Robot will understand the document based on structure of the documents means robot can understand based on the text along with its positions. All the documents are converted to document object model which will comprise of the structure and content.
Document Object Model (DOM)
Document Object model is a form of representation of structured documents as an object -oriented model. The document object is at root level of object model. The DOM API provides flexibility to manipulate PDF document and more helpful in retrieving text segments attributes (Text, Position etc).
High level steps in Document Understanding
Document understanding will be used for extraction of data from documents as steps followed as part of data extraction is:
- Digitization
- Classification
- Extraction
In addition to above steps will use Taxonomy to be used for classification (Document Types) and extraction (Fields to be extracted) purpose.
Taxonomy
Taxonomy used to define the type of documents and fields to be extracted for each type of document. And can be defined in taxonomy manager which can be accessed from design ribbon Taxonomy Manager

Type of documents can be organized groups and categories.
Digitization
Digitization is a methodology to convert documents to a machine-readable file by obtaining text and structure. And this will help to return text and document object model of JSON object containing basic information of document object model such as text, pages, and page orientation.

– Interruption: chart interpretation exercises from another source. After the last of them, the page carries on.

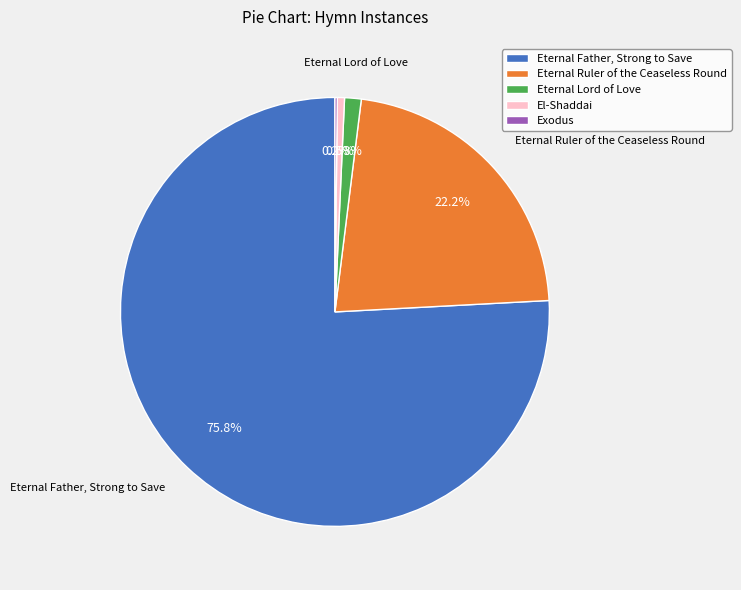

To the nearest percent, what is the difference between the largest and smallest slice percentages?

76%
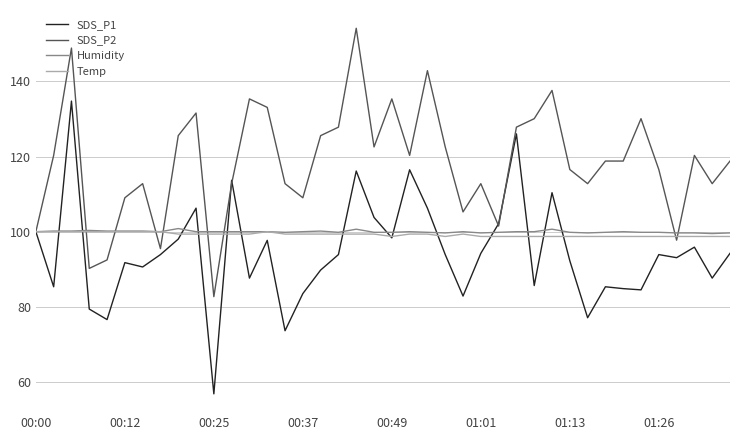

Which series has the largest total across all categories?

SDS_P2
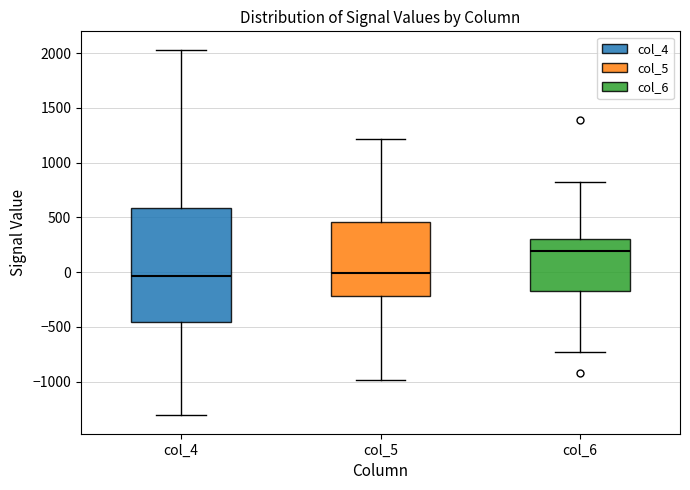

Where is the upper edge of the box for col_6 on the y-axis? The values are not printed on the chart, so give them approximately, as read against the axis.

300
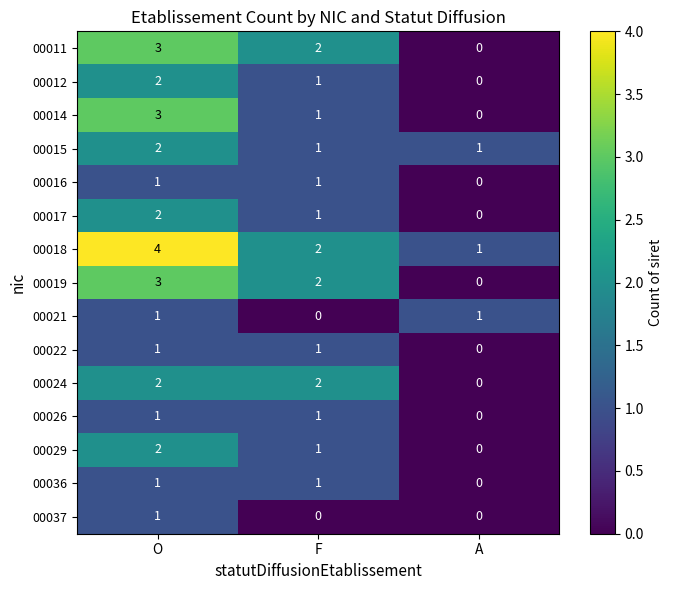

List the labels in order of 00019 value, smallest first.

A, F, O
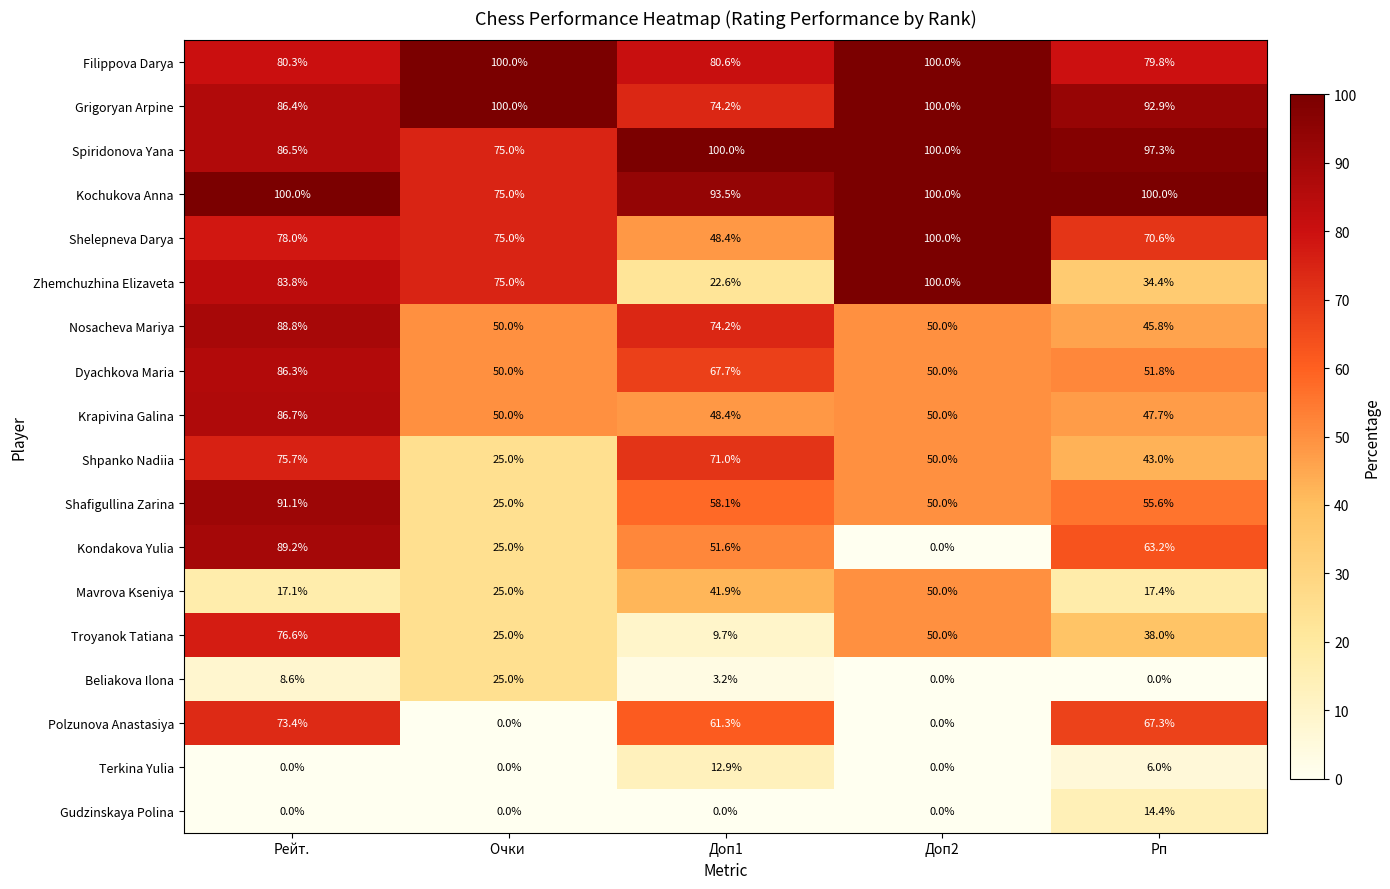

What is the difference between the Filippova Darya values at Очки  and Рп?

20.2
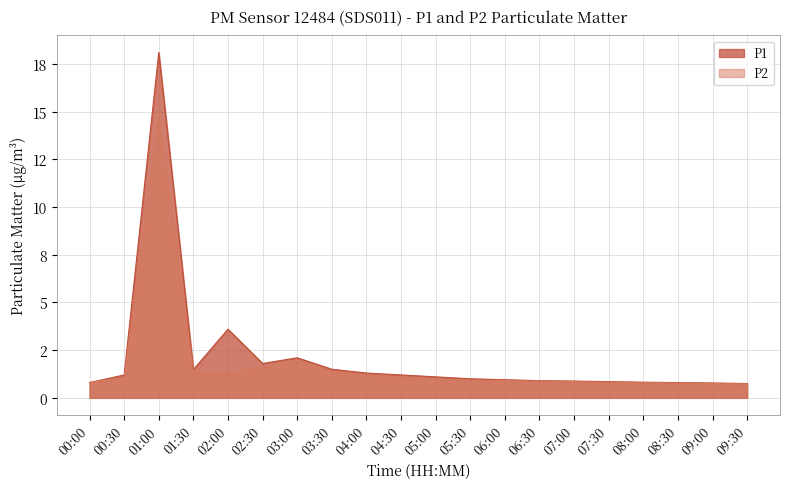

Reading left to right, transcribe all the data shown in this chart.

P1: 00:00=0.8	00:30=1.2	01:00=18.1	01:30=1.5	02:00=3.6	02:30=1.8	03:00=2.1	03:30=1.5	04:00=1.3	04:30=1.2	05:00=1.1	05:30=1.0	06:00=0.9	06:30=0.9	07:00=0.9	07:30=0.8	08:00=0.8	08:30=0.8	09:00=0.8	09:30=0.8
P2: 00:00=0.8	00:30=1.1	01:00=14.7	01:30=1.4	02:00=1.3	02:30=1.6	03:00=1.9	03:30=1.4	04:00=1.2	04:30=1.1	05:00=1.0	05:30=0.9	06:00=0.9	06:30=0.9	07:00=0.8	07:30=0.8	08:00=0.8	08:30=0.8	09:00=0.8	09:30=0.7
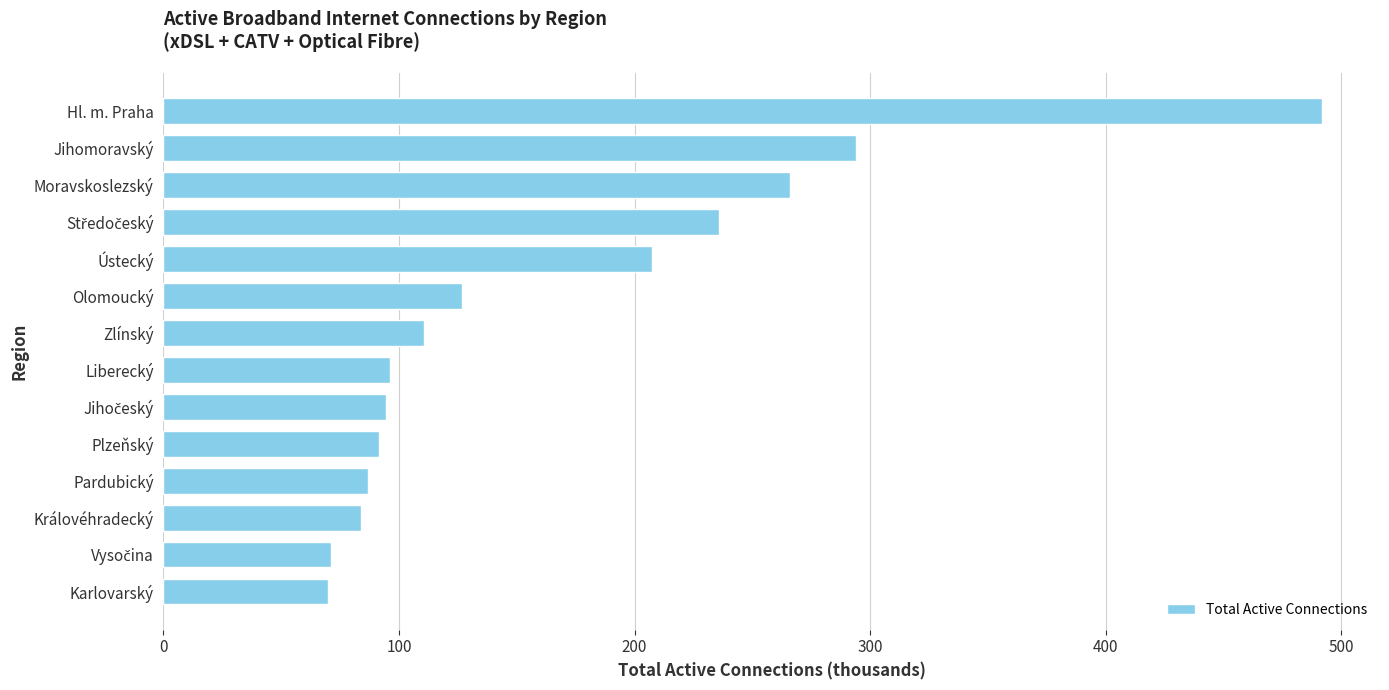

Read the value at Jihomoravský.

294.0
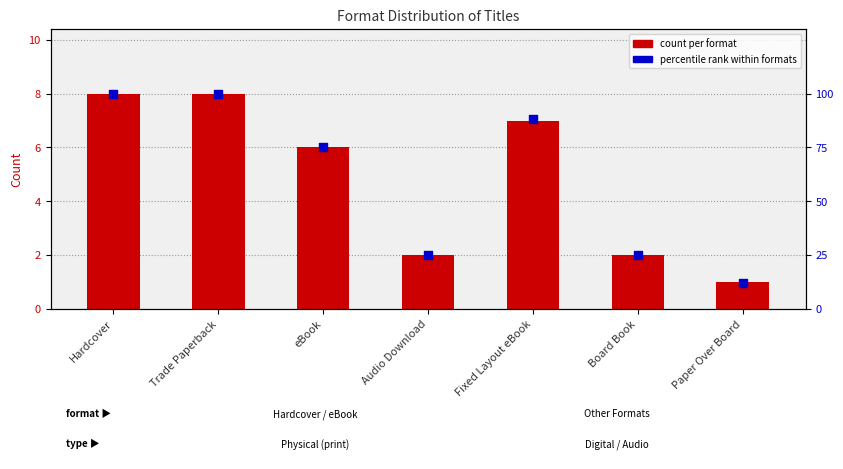

At how many categories does at least one series exceed 75?

3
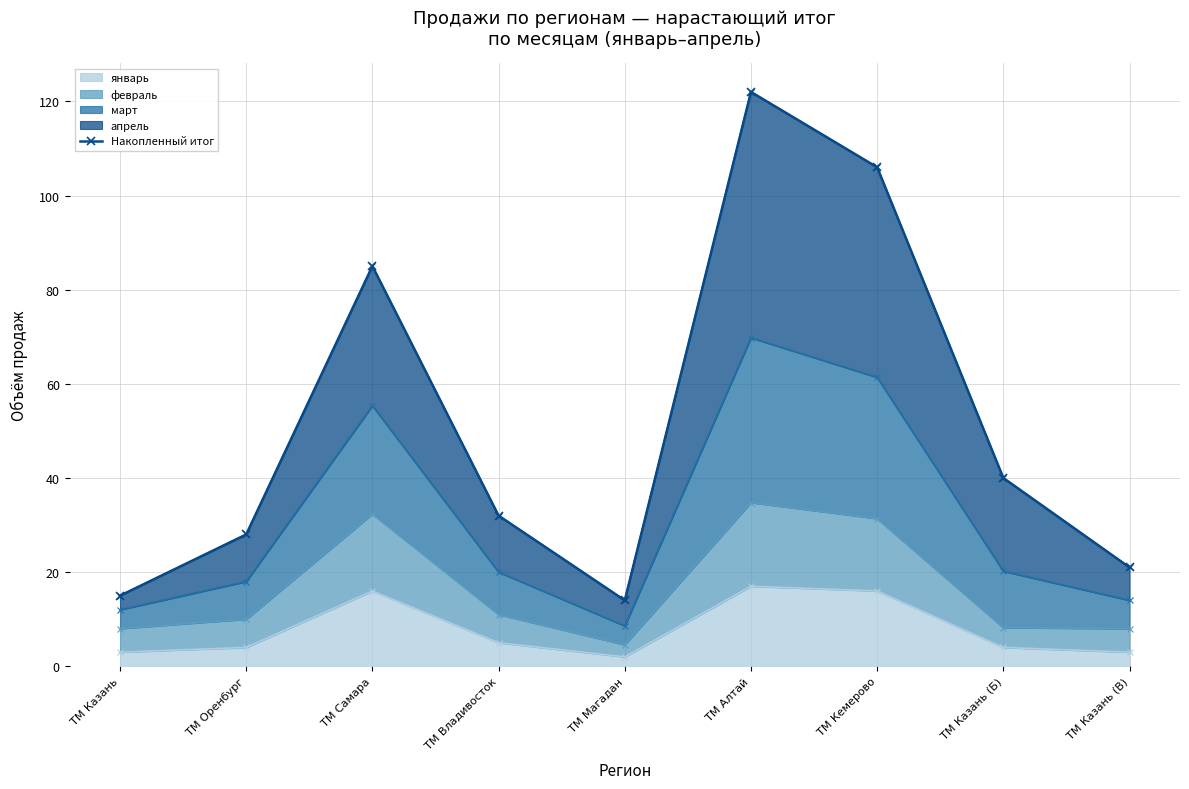

What is the maximum value for январь?

17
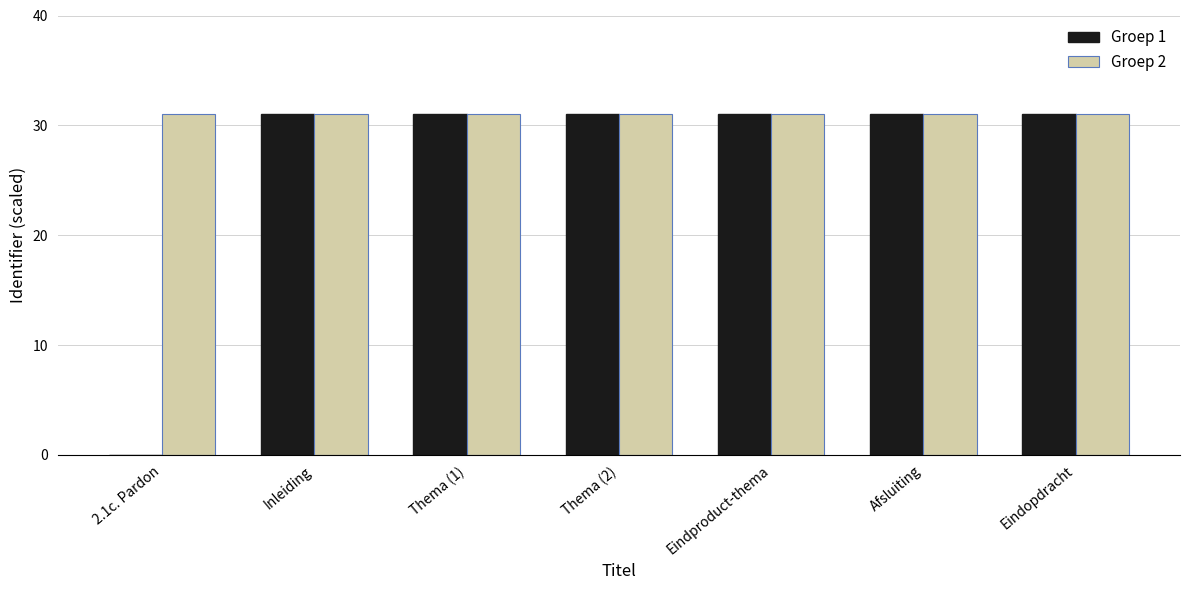

The value of Groep 2 at Afsluiting is 53.6. True or false?

False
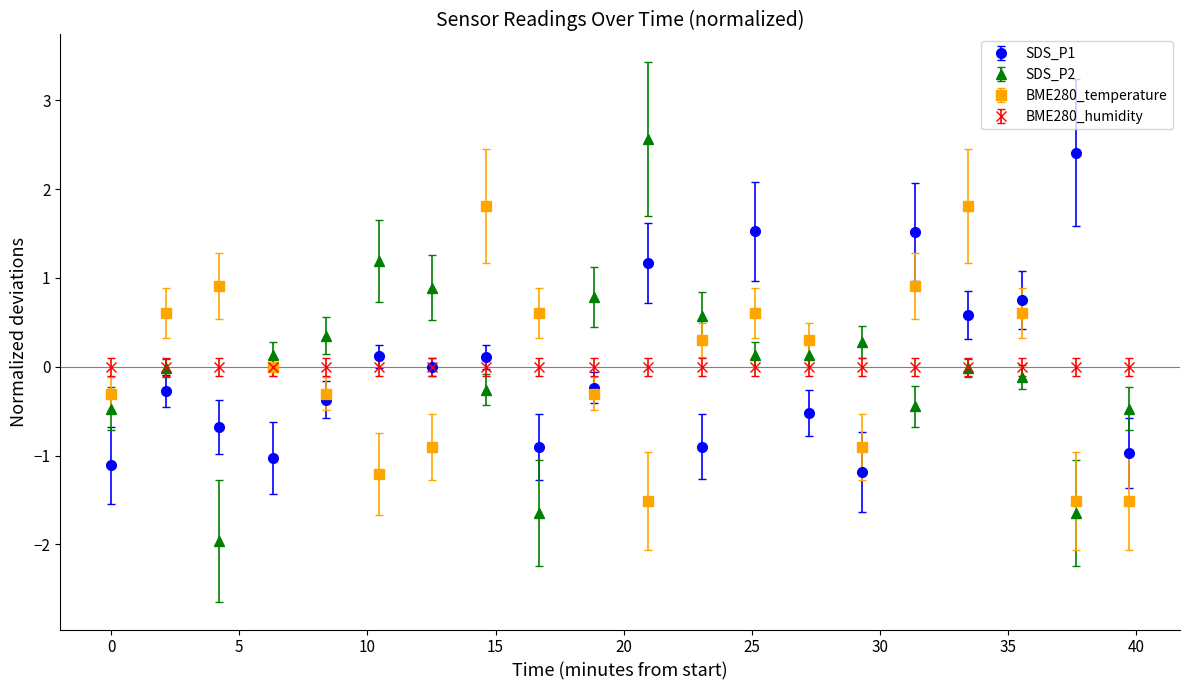

What is the value of the BME280_temperature point at the 18th from the left?

0.6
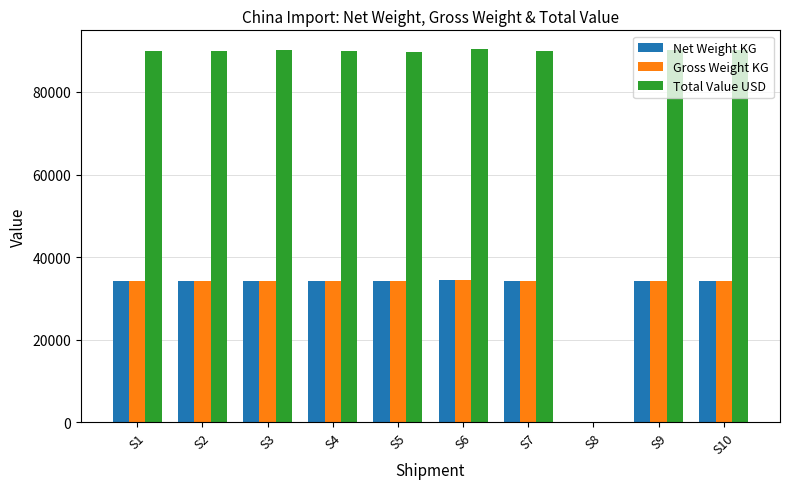

Which series has the largest range (max minus min)?

Total Value USD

Digitization may require OCR engine to digitize the document of scanned or images where as digital (native) PDF doesn’t require any OCR Engines.
OCR Engine
OCR stands for Optical Character Recognition which will help to read the text from scanned documents or images where native files are not available.
OCR Engines available in UiPath
UiPath Document OCR, Omni Page OCR, Google Cloud Vision OCR, Microsoft Azure Computer Vision OCR, Microsoft OCR, Tesseract OCR, and Abbyy Document OCR.
Confidence Score
OCR engine returns confidence score of document extraction data and ranges from 0 to 1. Confidence score is the quality of characters recognised from the document or Images with the help of OCR Engine.
Classification
Classification is to classify the document to identify type of document based on document type defined in taxonomy. Once classification is done based on structure and content of document. Classification can be validated by human for correction of automatic classification. Based on classification validation classification can be trained.
Extraction
Extraction is to extract the information from the document based on the fields defined in taxonomy. Once extraction is done based on confidence score extracted information can be validated by human. Later validated extracted information can be used for training the extractor to improve extraction information data quality.
Extracted information can be utilized in the process as per requirement.